Despite claims to the contrary, more bumps are expected on the long and winding road to economic recovery, more bumps than a classroom of first-graders with chicken pox. The conventional wisdom says that tough times like these are an opportunity to put the final bullet in your long-suffering competitors. But business guru Tom Peters thinks otherwise.

“I believe that tough times are mostly the ultimate test of character,” he writes in his recent book, The Little BIG Things: 163 Ways to Pursue Excellence. “Behaving decently when the yogurt hits the fan will be long remembered after the worst has passed.”

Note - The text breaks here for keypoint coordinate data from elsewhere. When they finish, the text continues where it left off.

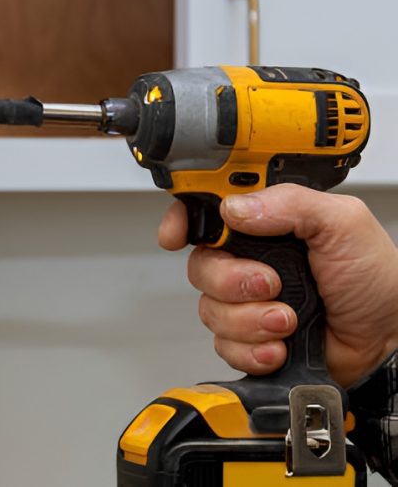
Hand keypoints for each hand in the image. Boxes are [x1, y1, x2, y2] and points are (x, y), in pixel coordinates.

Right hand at [159, 184, 397, 386]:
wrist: (389, 344)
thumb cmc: (376, 284)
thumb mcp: (343, 224)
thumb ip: (290, 203)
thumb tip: (235, 209)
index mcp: (268, 224)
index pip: (208, 212)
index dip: (183, 220)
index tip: (176, 234)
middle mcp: (252, 260)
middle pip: (201, 265)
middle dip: (232, 281)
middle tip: (269, 284)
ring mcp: (248, 302)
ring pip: (210, 309)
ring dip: (249, 319)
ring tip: (288, 319)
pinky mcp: (250, 338)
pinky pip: (224, 344)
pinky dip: (252, 349)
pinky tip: (280, 346)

In his characteristic counter-intuitive style, Peters advises against poaching at your competitors’ customers. “Maybe we should react with great compassion toward that competitor—not by paying his bills, but by making it clear that we have neither the intention nor the desire to rip his customers out from under him (or her). Instead of ‘think positive,’ try … ‘think thoughtful.’ Mindless optimism is just that—mindless. We must deal realistically with the crisis—and, arguably, exhibit a level of decency that knows no bounds. Such behavior is neither ‘positive’ nor ‘negative.’ It is what it is: decent. Sneaky fact is, such a display of character is probably damn good for business when the comeback occurs—people have very long memories of thoughtful behavior!”